WORK TASK:
From the first line of the data down to and including the line with "在庫がない場合には、ご予約を", copy everything exactly, leaving out pictures.

*****

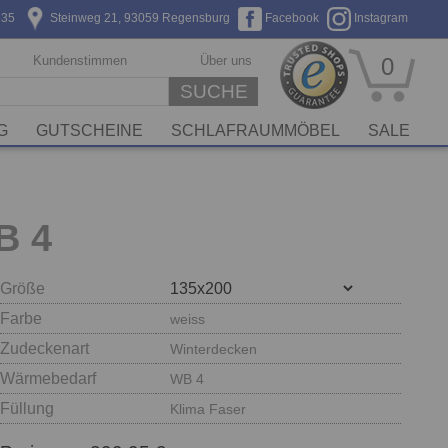
635
Steinweg 21, 93059 Regensburg
Facebook
Instagram
Kundenstimmen
Über uns
0
SUCHE
G
GUTSCHEINE
SCHLAFRAUMMÖBEL
SALE
B 4
Größe
Farbe
weiss
Zudeckenart
Winterdecken
Wärmebedarf
WB 4
Füllung
Klima Faser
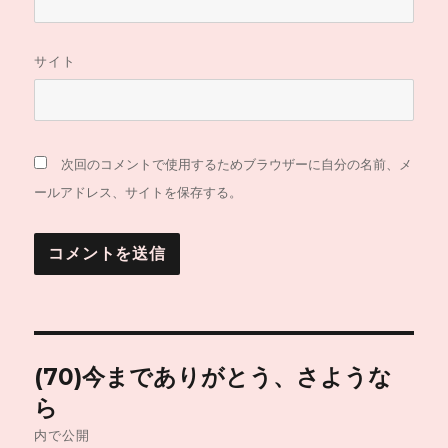
サイト
次回のコメントで使用するためブラウザーに自分の名前、メ
ールアドレス、サイトを保存する。
投
(70)今までありがとう、さような
稿
ら
ナ
内で公開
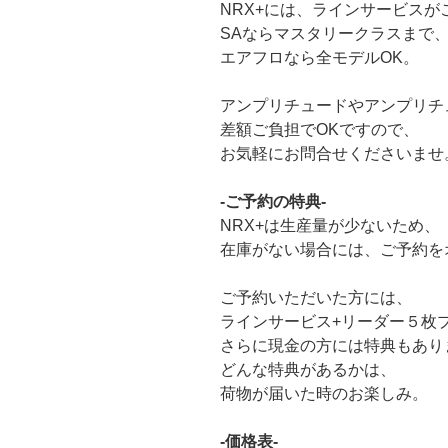
NRX+には、ラインサービスが
SAならマスタリークラスまで
エアフロなら全モデルOK。
アンプリチュードやアンプリチ
差額ご負担でOKですので、
お気軽にお問合せくださいませ
-ご予約の特典-
NRX+は生産量が少ないため、
在庫がない場合には、ご予約を
ご予約いただいた方には、
ラインサービス+リーダー５枚
さらに現金の方には特典もあり
どんな特典があるかは、
荷物が届いた時のお楽しみ。
-価格表-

*****

RESPONSE TO THE TASK:
635
Steinweg 21, 93059 Regensburg
Facebook
Instagram
Kundenstimmen
Über uns
0
SUCHE
G
GUTSCHEINE
SCHLAFRAUMMÖBEL
SALE
B 4
Größe
Farbe
weiss
Zudeckenart
Winterdecken
Wärmebedarf
WB 4
Füllung
Klima Faser
サイト
次回のコメントで使用するためブラウザーに自分の名前、メ
ールアドレス、サイトを保存する。
投
(70)今までありがとう、さような
稿
ら
ナ
内で公開
NRX+には、ラインサービスが
SAならマスタリークラスまで
エアフロなら全モデルOK。
アンプリチュードやアンプリチ
差額ご負担でOKですので、
お気軽にお問合せくださいませ
-ご予約の特典-
NRX+は生産量が少ないため、
在庫がない場合には、ご予約を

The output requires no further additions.